After Delays, Raising Cane’s Plans March Opening

First published in the Jan. 1, 2022, print issue of the Burbank Leader.

Despite being a source of some controversy in a nearby neighborhood, a Raising Cane’s location is slated to open in Burbank sometime in March, a representative confirmed.

The fast food restaurant, known for its chicken fingers and Texas toast, will begin operating at 1750 W. Olive Ave, in mid- to late-March, Raising Cane’s community liaison Marice DePesquale told the Leader. Burbank officials said in June that the eatery was scheduled to open in September 2021.

Pasquale attributed the delay to concerns from residents of the Rancho Providencia neighborhood, several of whom addressed the City Council in early 2020 with worries that the restaurant’s drive-thru would attract traffic, noise and trash to their residential area. The council later directed the Community Development Department to update the neighborhood’s protection plan, which could eventually introduce measures such as parking permit requirements and intersection adjustments.

David Kriske, CDD assistant director for transportation, said in an email that the city will be collecting neighborhood traffic data in January, and plans to later hold a community input meeting before presenting the City Council with potential short-term improvement options.

Raising Cane’s also hosted a community meeting to get input on residents’ concerns, Pasquale said.

“We’ve taken that ‘be a good neighbor’ approach thus far,” she added.

The restaurant’s opening date was also affected, Pasquale explained, when a group apparently comprised of residents from the Rancho Providencia neighborhood sued the city in June, alleging the development of the location violated the Burbank Municipal Code.

A hearing on the lawsuit is scheduled for March 11, though Jamie Hall, an attorney representing Save Rancho Providencia Neighborhood, said that might change depending on the outcome of another hearing on March 9.

Much of the legal battle has centered around the aspect of the restaurant over which residents have expressed the most concern: the drive-thru.

Hall said in an interview that Raising Cane’s demolished more of the preexisting structure — a bank — than the company told the city it would. Doing so would require the restaurant to apply for a conditional use permit for the drive-thru, a process that would potentially give the city more leeway to adjust or deny the project.

“It looks like we’re going to be able to provide, as a matter of just basic math, that this developer demolished more than they were allowed to and therefore they’re not entitled to proceed,” he explained.

A Los Angeles County Superior Court judge declined in October to issue a preliminary injunction preventing Raising Cane’s from opening its Burbank location, however. The ruling agreed that the city’s calculations — which placed the amount of demolition below the threshold requiring a permit — were appropriate.

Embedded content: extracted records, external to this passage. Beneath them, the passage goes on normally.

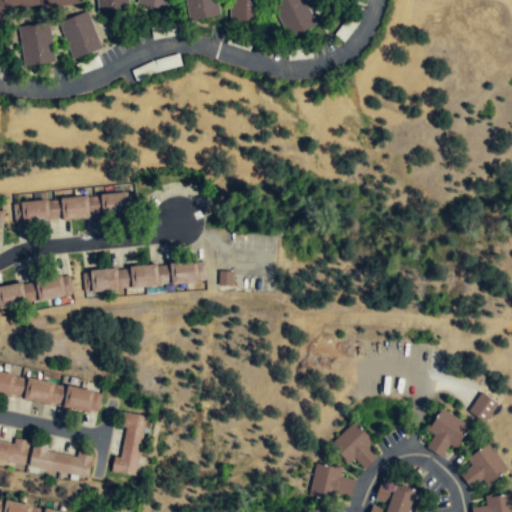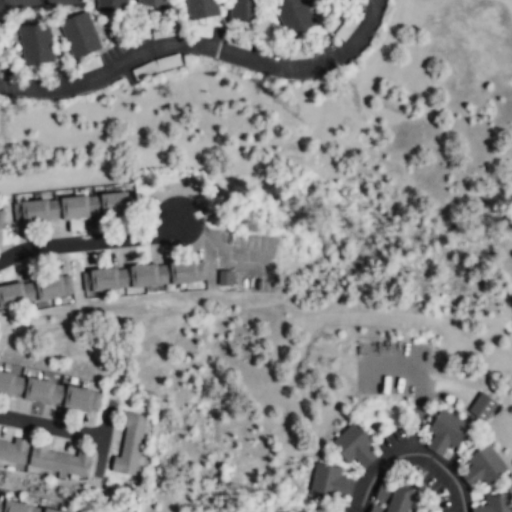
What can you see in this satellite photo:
building: (153, 3)
building: (28, 4)
building: (155, 4)
building: (110, 5)
building: (111, 5)
building: (30, 6)
building: (200, 8)
building: (201, 9)
building: (242, 10)
building: (244, 11)
building: (292, 16)
building: (294, 16)
building: (78, 34)
building: (79, 35)
building: (34, 44)
building: (36, 45)
road: (200, 45)
building: (108, 204)
building: (67, 208)
building: (69, 209)
building: (29, 211)
building: (0, 220)
building: (0, 224)
road: (206, 233)
road: (90, 240)
road: (252, 257)
building: (143, 276)
building: (142, 277)
building: (224, 278)
building: (49, 289)
building: (34, 290)
building: (24, 387)
building: (49, 393)
building: (75, 398)
building: (481, 407)
building: (482, 408)
road: (52, 426)
building: (444, 432)
building: (444, 433)
road: (103, 438)
building: (130, 445)
building: (128, 446)
building: (352, 446)
building: (354, 447)
building: (13, 451)
road: (412, 454)
building: (44, 458)
building: (58, 461)
building: (482, 466)
building: (483, 467)
building: (329, 482)
building: (330, 484)
building: (392, 497)
building: (391, 499)
building: (495, 504)
building: (496, 504)
building: (19, 507)
building: (21, 508)
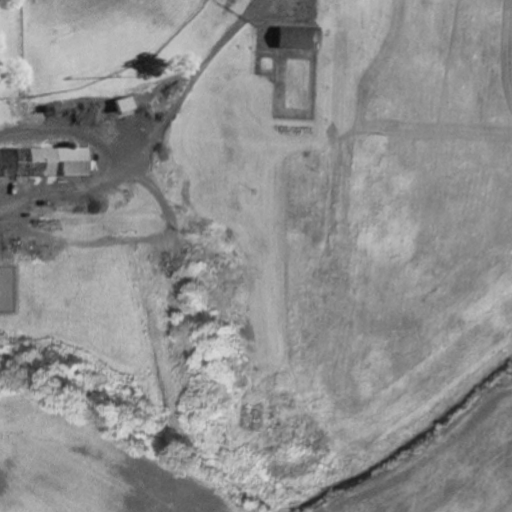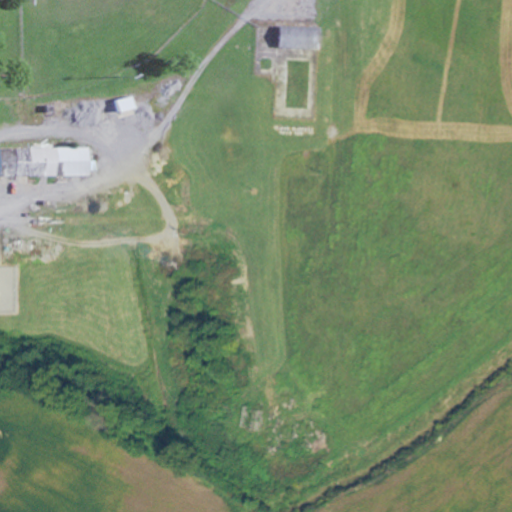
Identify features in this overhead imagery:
building: (293, 38)
park: (92, 39)
building: (40, 162)
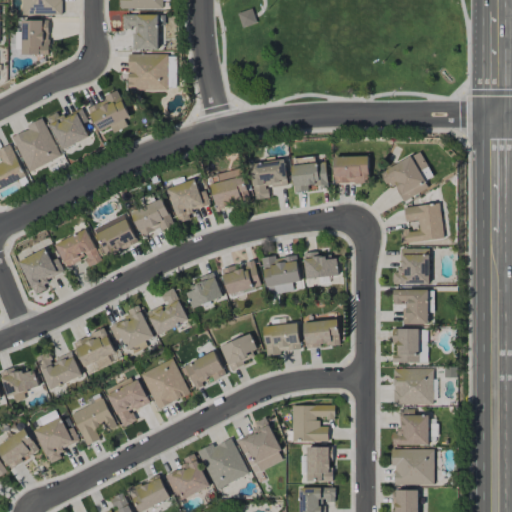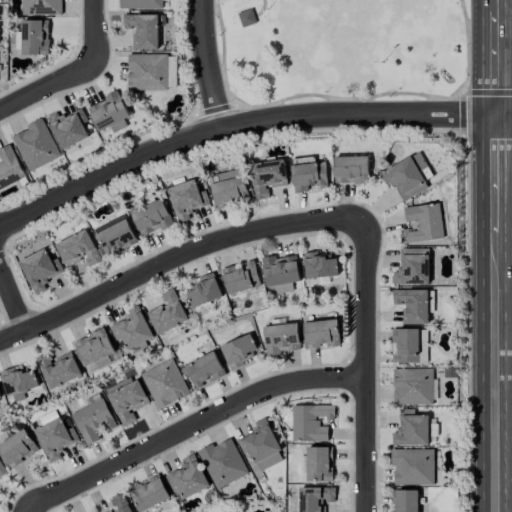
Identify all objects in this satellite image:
building: (246, 17)
building: (142, 30)
road: (94, 31)
building: (35, 37)
park: (347, 48)
road: (494, 58)
road: (208, 66)
building: (171, 71)
building: (147, 72)
road: (47, 86)
building: (109, 113)
road: (503, 116)
building: (68, 127)
road: (237, 127)
building: (36, 145)
building: (9, 167)
building: (350, 169)
building: (309, 176)
building: (407, 176)
building: (267, 177)
building: (230, 188)
building: (186, 199)
building: (152, 218)
building: (423, 223)
building: (115, 236)
building: (78, 250)
road: (177, 256)
building: (319, 265)
building: (412, 267)
building: (40, 269)
building: (280, 273)
building: (240, 278)
building: (203, 291)
road: (13, 299)
building: (412, 305)
building: (167, 313)
road: (494, 314)
building: (132, 328)
building: (321, 333)
building: (281, 338)
building: (409, 345)
building: (94, 350)
building: (239, 350)
road: (369, 366)
building: (58, 369)
building: (203, 369)
building: (18, 380)
building: (164, 383)
building: (413, 387)
building: (127, 399)
building: (0, 401)
building: (93, 420)
building: (310, 422)
road: (193, 424)
building: (411, 429)
building: (55, 439)
building: (261, 445)
building: (17, 448)
building: (222, 463)
building: (319, 464)
building: (413, 467)
building: (2, 469)
building: (187, 478)
building: (148, 494)
building: (314, 498)
building: (404, 500)
building: (119, 504)
road: (29, 509)
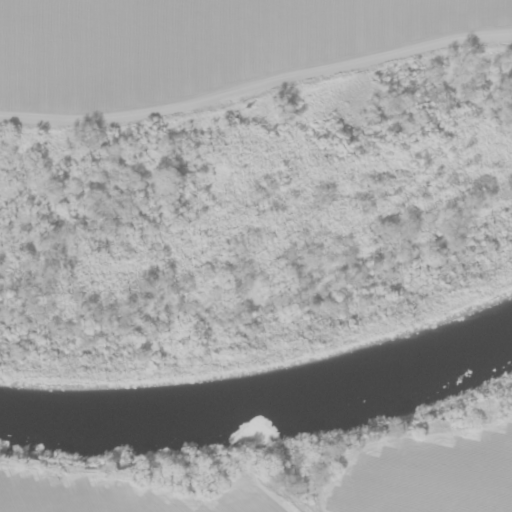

The judge was less decisive regarding another argument posited by Save Rancho Providencia Neighborhood. Hall has alleged that, because the bank had walled in the drive-thru years before the restaurant began construction, Burbank’s code requires Raising Cane’s to seek a permit to restore its use.

Representatives of Burbank and Raising Cane’s have maintained that since the drive-thru existed during previous uses of the location, the eatery doesn’t need a new permit to operate it.